Tag Archives: gifted education

Professional Development in 2020

Oprah Winfrey is one of the many notables that have contributed thoughts for the new year, saying, “Cheers to a new year and another chance for us to get it right.”

At the Belin-Blank Center, we have been getting professional development right for four decades!  We invite you to join us through the gifted-teachers listserv (belinblank.org/listserv), through our Facebook (facebook.com/BelinBlank), and Twitter (@belinblank) accounts, through our blog (belinblank.wordpress.com), and through our professional development opportunities coming up (belinblank.org/educators/courses).  We know that you are committed to understanding the varied needs of gifted/talented children, and learning about ways that parents, teachers, and friends can meet those needs. 

To participate in our classes, you must register with Distance and Online Education as a non-degree seeking student; for the State of Iowa Endorsement in Talented and Gifted Education, you may register as either a graduate or undergraduate student, regardless of your professional status; if you won’t benefit in other ways from the graduate credit, you can save tuition dollars.  Once you have your HawkID and password, you can follow the directions to register for the courses that interest you the most; follow belinblank.org/educators/reg.  All of our classes fulfill strands required for endorsement.

Here is a list of what’s coming up, organized in chronological order. All of these are online and asynchronous. Courses with no instructor listed are facilitated by Dr. Laurie Croft):

  • Current Readings & Research in Gifted Education (EDTL:4085:0WKA – 1 semester hour), winter session class shaped to your needs, December 30, 2019 – January 17, 2020.
  • Practicum in Gifted Education (various start dates for different populations—EDTL:4188:0001 is for full-time students in the College of Education and spans the entire semester; EDTL:4188:0EXW is for educators who want to earn more than one hour of practicum, March 24 – May 9; and EDTL:4188:0WKA is for educators who want to earn the one required hour of practicum, April 14 – May 4.  One ICON site that opens in January.).
  • Program Models in Gifted Education (EDTL:4199:0EXA – 3 semester hours), first spring class offered in an accelerated format from January 21 – March 14.
  • Identification of Students for Gifted Programs (PSQF:4121:0EXW – 3 semester hours), offered in an accelerated format from January 28 – March 27. (Dr. Susan Assouline)
  • Administration and Policy in Gifted Education (EPLS:4110:0EXW – 2 semester hours), offered from February 4 – May 1. (Dr. Randy Lange)
  • Math Programming for High Ability Students (EDTL:4067:0EXW – 1 semester hour), February 26 – March 24. (Dr. Ann Lupkowski-Shoplik)

YOUR TASKS =>
(a) Rewrite the professional development post starting at "At the Belin-Blank" and ending at "meet those needs.", changing "four decades" to "forty years".
(b) According to the professional development post, who teaches Identification of Students for Gifted Programs?
The entries that come after this post are not required for anything you are asked to do.

PROVIDED MATERIAL =>
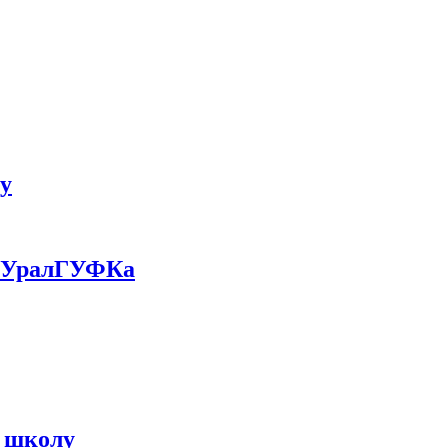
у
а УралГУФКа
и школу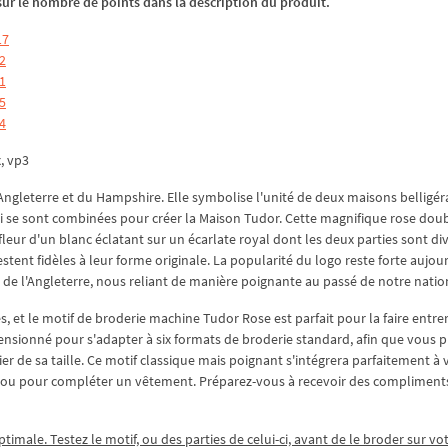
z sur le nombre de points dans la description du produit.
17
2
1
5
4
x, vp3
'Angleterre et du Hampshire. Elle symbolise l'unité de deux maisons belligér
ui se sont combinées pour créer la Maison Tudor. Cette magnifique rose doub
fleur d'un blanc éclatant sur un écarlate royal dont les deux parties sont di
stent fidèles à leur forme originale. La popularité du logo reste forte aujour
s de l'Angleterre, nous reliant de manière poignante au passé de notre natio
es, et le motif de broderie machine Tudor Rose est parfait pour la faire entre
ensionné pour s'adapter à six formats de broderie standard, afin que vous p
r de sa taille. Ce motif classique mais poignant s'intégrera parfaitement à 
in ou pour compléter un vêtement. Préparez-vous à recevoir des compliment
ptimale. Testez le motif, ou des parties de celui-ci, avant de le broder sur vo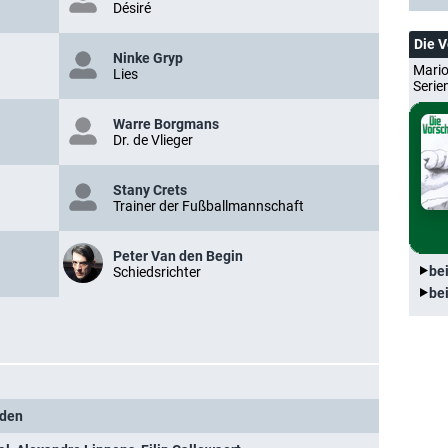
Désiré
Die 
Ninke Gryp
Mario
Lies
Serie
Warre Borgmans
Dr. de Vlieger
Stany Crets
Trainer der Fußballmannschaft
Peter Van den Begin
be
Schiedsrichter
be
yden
==
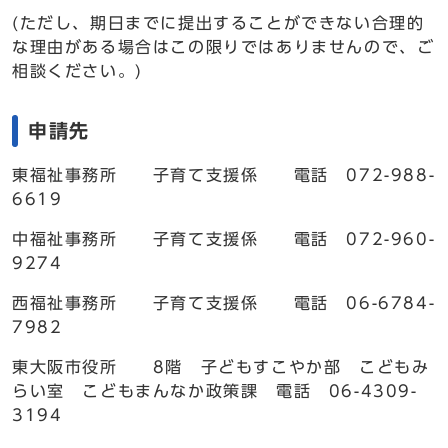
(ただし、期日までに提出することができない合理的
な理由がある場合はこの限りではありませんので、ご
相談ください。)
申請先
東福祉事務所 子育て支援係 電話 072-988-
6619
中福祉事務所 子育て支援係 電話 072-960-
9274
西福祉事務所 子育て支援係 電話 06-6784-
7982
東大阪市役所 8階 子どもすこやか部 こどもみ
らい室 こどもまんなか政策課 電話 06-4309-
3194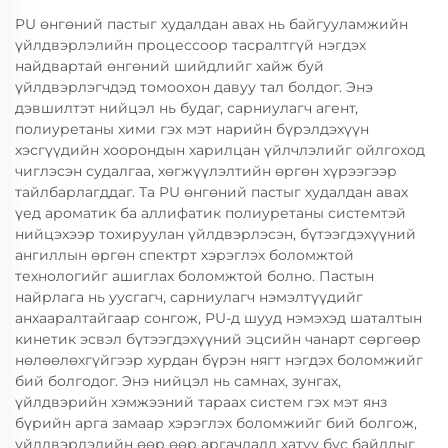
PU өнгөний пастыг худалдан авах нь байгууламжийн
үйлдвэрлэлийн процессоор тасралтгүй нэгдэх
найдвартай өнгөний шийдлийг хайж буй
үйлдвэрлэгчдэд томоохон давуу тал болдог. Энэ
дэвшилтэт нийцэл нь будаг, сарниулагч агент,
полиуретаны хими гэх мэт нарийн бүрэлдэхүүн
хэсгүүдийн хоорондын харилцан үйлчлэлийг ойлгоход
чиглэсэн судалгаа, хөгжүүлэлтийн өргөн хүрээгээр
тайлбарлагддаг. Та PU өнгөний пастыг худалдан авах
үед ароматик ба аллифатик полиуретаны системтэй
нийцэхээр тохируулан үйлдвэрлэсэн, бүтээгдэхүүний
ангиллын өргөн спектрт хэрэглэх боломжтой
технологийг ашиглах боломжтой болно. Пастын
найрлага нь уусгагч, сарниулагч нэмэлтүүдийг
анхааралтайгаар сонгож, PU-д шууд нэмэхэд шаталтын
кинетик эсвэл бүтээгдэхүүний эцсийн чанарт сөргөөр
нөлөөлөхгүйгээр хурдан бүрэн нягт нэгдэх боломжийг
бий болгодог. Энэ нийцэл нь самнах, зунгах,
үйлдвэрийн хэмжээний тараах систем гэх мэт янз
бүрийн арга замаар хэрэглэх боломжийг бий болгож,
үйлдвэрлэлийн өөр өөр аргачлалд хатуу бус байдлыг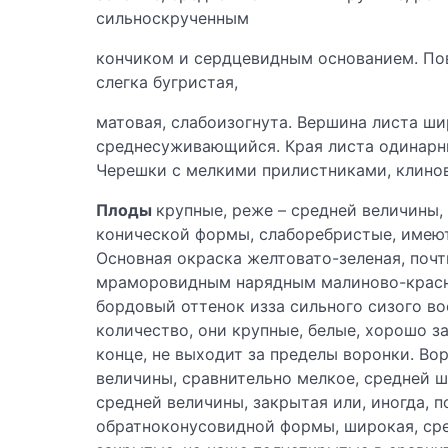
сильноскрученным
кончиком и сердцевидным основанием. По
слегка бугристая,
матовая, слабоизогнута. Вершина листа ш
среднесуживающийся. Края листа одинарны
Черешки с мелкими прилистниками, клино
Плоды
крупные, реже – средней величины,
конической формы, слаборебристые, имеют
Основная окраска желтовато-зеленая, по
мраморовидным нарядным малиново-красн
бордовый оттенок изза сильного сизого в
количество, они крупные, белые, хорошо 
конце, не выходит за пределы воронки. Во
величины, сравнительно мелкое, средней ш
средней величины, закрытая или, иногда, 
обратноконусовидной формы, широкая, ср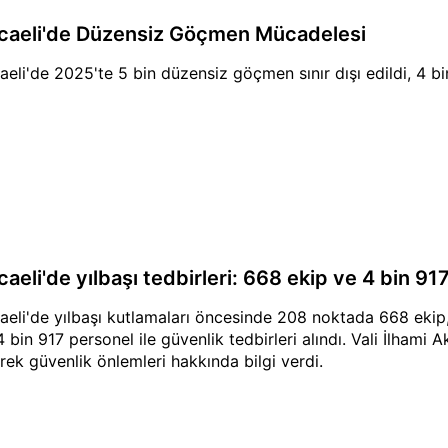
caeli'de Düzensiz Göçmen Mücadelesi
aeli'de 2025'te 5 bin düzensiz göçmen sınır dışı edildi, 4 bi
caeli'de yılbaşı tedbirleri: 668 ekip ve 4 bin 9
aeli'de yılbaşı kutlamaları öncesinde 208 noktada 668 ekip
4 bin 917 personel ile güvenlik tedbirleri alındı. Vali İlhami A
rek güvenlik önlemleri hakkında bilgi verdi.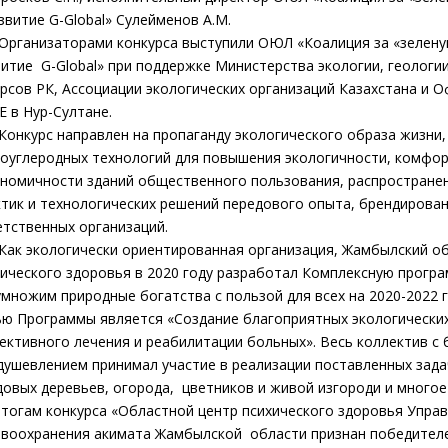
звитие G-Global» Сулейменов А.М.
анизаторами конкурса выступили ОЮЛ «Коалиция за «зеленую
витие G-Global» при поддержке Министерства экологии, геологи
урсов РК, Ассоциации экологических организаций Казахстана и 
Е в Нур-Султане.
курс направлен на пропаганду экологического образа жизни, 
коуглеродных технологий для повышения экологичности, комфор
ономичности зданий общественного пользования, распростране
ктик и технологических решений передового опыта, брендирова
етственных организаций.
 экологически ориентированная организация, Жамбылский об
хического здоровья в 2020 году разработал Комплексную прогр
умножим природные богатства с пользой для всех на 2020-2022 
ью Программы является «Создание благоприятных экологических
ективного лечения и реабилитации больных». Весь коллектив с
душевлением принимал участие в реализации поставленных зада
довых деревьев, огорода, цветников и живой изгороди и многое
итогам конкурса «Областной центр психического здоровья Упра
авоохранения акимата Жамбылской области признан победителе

EXERCISE SOLUTIONS =>
(a)
At the Belin-Blank Center, we have been getting professional development right for forty years!  We invite you to join us through the gifted-teachers listserv (belinblank.org/listserv), through our Facebook (facebook.com/BelinBlank), and Twitter (@belinblank) accounts, through our blog (belinblank.wordpress.com), and through our professional development opportunities coming up (belinblank.org/educators/courses).  We know that you are committed to understanding the varied needs of gifted/talented children, and learning about ways that parents, teachers, and friends can meet those needs.

(b) Dr. Susan Assouline